THINGS TO DO =>
1. From the article on AI mistrust, output everything from "Almost all respondents" down to "after routine use." with no changes.
2. In the article on AI mistrust, how much time per week do staff spend verifying or re-doing AI results?

TEXT =>
╔══

AI mistrust costing businesses £29bn

Mistrust in AI could be costing businesses £29bn in lost productivity, according to technology company UnlikelyAI.

A survey by the firm found that 32% of employers are experiencing AI "burnout" due to the constant pressure to check outputs, as staff spend two-and-a-half hours per week either verifying or re-doing results.

Almost all respondents said they spent at least some time checking AI outputs per week, from quick sense checks (18%) to redoing some or all of a task manually (20%). Eighteen per cent said they ignored the output entirely.

As a result, only 57% of respondents said they were seeing a return on investment in time spent on AI. Thirteen per cent said, "it has been actively bad for the organisation".

UnlikelyAI's research also uncovered how employees were dealing with cognitive strains associated with relying on large language models (LLMs) such as ChatGPT, Gemini or Copilot.

Thirty per cent said they experienced "AI blindness", where they were losing perspective after repeatedly prompting AI tools and receiving inconsistent answers. A third felt they were becoming too dependent and losing their skills after routine use.

Another common symptom was "analysis paralysis", where employees felt they were unable to decide whether to trust AI or their own intuition, cited by 31%.

When asked why there were such high levels of mistrust in AI, 32% said explainability of outputs was an issue; 32% said security and safety; 31% questioned the consistency of answers; and 31% felt outputs were logically or factually incorrect.

More than a quarter (28%) encountered hallucinations, where AI produces entirely fabricated outputs.

╚══

[Stored data]
╔══

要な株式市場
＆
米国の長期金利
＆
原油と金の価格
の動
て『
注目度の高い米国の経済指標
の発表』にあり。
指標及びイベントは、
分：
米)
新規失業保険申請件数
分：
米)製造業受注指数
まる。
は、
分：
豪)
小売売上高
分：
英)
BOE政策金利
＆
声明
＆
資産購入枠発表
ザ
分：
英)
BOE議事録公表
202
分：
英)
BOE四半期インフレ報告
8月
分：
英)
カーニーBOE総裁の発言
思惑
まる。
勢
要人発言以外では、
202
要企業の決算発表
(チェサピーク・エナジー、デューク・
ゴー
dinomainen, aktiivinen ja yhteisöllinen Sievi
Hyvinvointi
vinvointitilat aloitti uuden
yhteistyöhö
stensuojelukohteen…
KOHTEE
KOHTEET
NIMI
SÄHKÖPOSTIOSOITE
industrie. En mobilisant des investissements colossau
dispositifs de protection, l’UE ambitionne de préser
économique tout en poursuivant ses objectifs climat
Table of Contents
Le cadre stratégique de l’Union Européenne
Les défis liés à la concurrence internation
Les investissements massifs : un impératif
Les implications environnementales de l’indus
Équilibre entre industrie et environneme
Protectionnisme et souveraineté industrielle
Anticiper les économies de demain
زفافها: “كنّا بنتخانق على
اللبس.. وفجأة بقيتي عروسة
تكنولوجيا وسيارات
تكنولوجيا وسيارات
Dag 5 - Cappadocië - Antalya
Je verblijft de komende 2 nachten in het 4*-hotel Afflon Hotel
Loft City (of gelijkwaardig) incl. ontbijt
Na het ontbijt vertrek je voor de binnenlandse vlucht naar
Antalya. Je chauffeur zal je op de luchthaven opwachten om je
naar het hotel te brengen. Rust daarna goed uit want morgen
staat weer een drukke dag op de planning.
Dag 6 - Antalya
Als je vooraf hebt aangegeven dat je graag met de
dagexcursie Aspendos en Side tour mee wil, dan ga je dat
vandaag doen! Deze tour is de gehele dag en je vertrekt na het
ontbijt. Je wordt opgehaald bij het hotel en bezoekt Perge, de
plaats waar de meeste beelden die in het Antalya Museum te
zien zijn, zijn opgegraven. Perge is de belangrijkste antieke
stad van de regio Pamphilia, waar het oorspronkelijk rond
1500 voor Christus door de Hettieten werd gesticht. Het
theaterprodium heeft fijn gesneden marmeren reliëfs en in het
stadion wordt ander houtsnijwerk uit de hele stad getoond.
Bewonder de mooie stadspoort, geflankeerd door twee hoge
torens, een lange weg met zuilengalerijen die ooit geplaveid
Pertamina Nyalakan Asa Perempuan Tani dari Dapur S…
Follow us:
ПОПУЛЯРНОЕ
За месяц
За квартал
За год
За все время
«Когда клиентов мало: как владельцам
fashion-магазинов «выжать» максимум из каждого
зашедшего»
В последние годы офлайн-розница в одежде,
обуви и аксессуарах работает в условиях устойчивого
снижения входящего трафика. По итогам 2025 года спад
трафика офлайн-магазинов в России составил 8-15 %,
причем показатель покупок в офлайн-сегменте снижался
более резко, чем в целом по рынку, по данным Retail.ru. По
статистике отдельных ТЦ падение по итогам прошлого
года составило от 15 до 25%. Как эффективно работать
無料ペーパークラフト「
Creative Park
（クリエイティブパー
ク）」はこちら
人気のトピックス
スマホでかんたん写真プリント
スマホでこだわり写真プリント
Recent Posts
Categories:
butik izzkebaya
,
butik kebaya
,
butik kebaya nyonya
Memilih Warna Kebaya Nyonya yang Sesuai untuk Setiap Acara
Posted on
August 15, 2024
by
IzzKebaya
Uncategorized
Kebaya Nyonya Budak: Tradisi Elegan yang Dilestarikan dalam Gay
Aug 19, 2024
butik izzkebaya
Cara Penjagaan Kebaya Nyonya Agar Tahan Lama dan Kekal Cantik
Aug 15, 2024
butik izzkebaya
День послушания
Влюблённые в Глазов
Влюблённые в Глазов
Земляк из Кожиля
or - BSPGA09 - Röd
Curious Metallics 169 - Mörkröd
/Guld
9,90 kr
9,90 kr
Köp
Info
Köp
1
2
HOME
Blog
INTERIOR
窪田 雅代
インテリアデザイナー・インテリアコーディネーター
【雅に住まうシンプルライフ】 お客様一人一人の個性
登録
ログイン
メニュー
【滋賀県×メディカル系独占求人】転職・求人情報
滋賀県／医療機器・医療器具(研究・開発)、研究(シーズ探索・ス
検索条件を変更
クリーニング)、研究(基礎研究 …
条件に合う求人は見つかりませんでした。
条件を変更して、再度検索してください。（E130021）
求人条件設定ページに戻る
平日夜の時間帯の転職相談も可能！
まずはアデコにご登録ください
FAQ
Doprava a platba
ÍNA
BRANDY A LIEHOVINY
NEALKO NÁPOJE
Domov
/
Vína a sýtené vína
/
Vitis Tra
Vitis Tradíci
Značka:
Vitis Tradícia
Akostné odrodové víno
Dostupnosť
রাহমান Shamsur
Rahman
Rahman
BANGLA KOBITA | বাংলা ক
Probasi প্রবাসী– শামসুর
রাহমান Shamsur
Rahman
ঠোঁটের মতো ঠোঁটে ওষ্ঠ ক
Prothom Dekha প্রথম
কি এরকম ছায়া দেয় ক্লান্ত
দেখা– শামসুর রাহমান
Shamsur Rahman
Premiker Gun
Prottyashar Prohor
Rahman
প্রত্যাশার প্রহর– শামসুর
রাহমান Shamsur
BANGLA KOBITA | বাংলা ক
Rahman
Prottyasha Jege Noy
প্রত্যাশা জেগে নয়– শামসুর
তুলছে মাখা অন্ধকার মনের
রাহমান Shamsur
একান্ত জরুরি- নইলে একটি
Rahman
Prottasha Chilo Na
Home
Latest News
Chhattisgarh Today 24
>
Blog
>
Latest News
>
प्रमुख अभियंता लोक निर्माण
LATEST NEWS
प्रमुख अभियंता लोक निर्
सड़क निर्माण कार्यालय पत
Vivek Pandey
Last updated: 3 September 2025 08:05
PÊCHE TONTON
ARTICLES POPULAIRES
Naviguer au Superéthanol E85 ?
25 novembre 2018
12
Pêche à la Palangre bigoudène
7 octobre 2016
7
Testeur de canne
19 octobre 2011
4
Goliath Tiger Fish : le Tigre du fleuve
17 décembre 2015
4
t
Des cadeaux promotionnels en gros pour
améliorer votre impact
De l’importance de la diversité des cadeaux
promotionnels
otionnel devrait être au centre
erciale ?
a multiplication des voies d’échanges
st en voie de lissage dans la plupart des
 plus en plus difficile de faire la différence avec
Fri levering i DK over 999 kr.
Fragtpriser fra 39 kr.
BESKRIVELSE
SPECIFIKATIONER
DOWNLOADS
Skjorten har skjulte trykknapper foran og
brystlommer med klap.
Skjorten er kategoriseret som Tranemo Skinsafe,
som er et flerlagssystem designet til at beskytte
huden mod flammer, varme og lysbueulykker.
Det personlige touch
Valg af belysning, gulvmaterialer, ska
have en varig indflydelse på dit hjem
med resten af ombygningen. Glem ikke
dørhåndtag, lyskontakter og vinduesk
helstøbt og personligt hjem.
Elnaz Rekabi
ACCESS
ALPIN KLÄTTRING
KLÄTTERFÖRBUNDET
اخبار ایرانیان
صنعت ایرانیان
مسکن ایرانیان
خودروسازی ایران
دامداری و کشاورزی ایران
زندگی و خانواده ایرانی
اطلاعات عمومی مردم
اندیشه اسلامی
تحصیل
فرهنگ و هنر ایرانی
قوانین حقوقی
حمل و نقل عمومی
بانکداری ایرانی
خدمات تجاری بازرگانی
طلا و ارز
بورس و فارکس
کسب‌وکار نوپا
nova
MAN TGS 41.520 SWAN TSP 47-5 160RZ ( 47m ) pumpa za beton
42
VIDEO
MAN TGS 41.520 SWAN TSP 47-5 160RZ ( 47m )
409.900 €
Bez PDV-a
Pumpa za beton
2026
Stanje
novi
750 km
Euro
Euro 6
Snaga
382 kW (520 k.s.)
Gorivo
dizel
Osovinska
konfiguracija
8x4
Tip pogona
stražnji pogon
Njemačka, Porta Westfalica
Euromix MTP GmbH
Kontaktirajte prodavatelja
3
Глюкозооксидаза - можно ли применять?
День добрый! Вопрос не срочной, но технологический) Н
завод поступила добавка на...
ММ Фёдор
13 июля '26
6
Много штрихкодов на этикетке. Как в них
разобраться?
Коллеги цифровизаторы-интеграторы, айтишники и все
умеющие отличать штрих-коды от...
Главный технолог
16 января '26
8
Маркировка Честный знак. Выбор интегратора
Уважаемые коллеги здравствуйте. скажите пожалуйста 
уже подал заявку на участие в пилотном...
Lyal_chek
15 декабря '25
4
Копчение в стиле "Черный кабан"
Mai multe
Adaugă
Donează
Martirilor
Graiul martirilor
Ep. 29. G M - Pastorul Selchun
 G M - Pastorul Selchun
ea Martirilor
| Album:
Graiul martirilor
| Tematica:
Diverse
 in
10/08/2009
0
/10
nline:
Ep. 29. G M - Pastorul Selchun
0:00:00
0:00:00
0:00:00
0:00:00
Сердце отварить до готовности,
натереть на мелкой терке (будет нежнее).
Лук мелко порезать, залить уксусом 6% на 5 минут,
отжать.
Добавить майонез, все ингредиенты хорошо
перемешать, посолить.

╚══

ANSWERS FOR THE TASKS =>
1.
Almost all respondents said they spent at least some time checking AI outputs per week, from quick sense checks (18%) to redoing some or all of a task manually (20%). Eighteen per cent said they ignored the output entirely.

As a result, only 57% of respondents said they were seeing a return on investment in time spent on AI. Thirteen per cent said, "it has been actively bad for the organisation".

UnlikelyAI's research also uncovered how employees were dealing with cognitive strains associated with relying on large language models (LLMs) such as ChatGPT, Gemini or Copilot.

Thirty per cent said they experienced "AI blindness", where they were losing perspective after repeatedly prompting AI tools and receiving inconsistent answers. A third felt they were becoming too dependent and losing their skills after routine use.

2. Two and a half hours.